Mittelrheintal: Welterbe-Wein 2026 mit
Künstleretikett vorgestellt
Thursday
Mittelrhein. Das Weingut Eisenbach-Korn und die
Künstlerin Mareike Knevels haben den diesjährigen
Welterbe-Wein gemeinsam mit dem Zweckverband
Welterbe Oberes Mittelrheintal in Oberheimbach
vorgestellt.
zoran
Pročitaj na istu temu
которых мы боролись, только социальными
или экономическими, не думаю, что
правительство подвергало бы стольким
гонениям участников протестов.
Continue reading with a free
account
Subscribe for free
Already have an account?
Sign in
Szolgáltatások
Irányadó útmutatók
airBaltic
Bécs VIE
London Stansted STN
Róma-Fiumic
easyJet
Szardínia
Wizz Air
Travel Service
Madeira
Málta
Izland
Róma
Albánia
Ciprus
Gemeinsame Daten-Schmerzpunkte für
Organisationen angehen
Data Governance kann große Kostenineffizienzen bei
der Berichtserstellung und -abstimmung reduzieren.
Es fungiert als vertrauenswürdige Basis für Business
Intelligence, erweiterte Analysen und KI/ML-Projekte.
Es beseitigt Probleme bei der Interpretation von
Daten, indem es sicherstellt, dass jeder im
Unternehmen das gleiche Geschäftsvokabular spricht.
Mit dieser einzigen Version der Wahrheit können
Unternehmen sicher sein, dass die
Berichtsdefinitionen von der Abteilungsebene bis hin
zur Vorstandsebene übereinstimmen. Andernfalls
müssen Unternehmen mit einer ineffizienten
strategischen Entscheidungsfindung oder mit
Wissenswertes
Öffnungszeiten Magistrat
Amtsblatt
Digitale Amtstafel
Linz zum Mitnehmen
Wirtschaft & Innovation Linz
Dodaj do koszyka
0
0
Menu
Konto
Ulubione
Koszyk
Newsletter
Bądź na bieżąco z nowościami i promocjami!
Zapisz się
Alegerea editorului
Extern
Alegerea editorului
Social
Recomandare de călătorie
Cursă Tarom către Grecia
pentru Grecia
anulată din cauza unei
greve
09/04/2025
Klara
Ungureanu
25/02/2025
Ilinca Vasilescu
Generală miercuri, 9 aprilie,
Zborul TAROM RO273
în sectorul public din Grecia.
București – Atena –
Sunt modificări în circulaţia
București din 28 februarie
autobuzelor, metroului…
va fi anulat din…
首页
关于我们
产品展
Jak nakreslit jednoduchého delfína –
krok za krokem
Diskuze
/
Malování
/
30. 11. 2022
◇ ◇ ◇ ◇
Task to carry out: An unaltered transcription of all the data above is needed.

Response:
Mittelrheintal: Welterbe-Wein 2026 mit
Künstleretikett vorgestellt
Thursday
Mittelrhein. Das Weingut Eisenbach-Korn und die
Künstlerin Mareike Knevels haben den diesjährigen
Welterbe-Wein gemeinsam mit dem Zweckverband
Welterbe Oberes Mittelrheintal in Oberheimbach
vorgestellt.
zoran
Pročitaj na istu temu
которых мы боролись, только социальными
или экономическими, не думаю, что
правительство подвергало бы стольким
гонениям участников протестов.
Continue reading with a free
account
Subscribe for free
Already have an account?
Sign in
Szolgáltatások
Irányadó útmutatók
airBaltic
Bécs VIE
London Stansted STN
Róma-Fiumic
easyJet
Szardínia
Wizz Air
Travel Service
Madeira
Málta
Izland
Róma
Albánia
Ciprus
Gemeinsame Daten-Schmerzpunkte für
Organisationen angehen
Data Governance kann große Kostenineffizienzen bei
der Berichtserstellung und -abstimmung reduzieren.
Es fungiert als vertrauenswürdige Basis für Business
Intelligence, erweiterte Analysen und KI/ML-Projekte.
Es beseitigt Probleme bei der Interpretation von
Daten, indem es sicherstellt, dass jeder im
Unternehmen das gleiche Geschäftsvokabular spricht.
Mit dieser einzigen Version der Wahrheit können
Unternehmen sicher sein, dass die
Berichtsdefinitionen von der Abteilungsebene bis hin
zur Vorstandsebene übereinstimmen. Andernfalls
müssen Unternehmen mit einer ineffizienten
strategischen Entscheidungsfindung oder mit
Wissenswertes
Öffnungszeiten Magistrat
Amtsblatt
Digitale Amtstafel
Linz zum Mitnehmen
Wirtschaft & Innovation Linz
Dodaj do koszyka
0
0
Menu
Konto
Ulubione
Koszyk
Newsletter
Bądź na bieżąco z nowościami i promocjami!
Zapisz się
Alegerea editorului
Extern
Alegerea editorului
Social
Recomandare de călătorie
Cursă Tarom către Grecia
pentru Grecia
anulată din cauza unei
greve
09/04/2025
Klara
Ungureanu
25/02/2025
Ilinca Vasilescu
Generală miercuri, 9 aprilie,
Zborul TAROM RO273
în sectorul public din Grecia.
București – Atena –
Sunt modificări în circulaţia
București din 28 februarie
autobuzelor, metroului…
va fi anulat din…
首页
关于我们
产品展
Jak nakreslit jednoduchého delfína –
krok za krokem
Diskuze
/
Malování
/
30. 11. 2022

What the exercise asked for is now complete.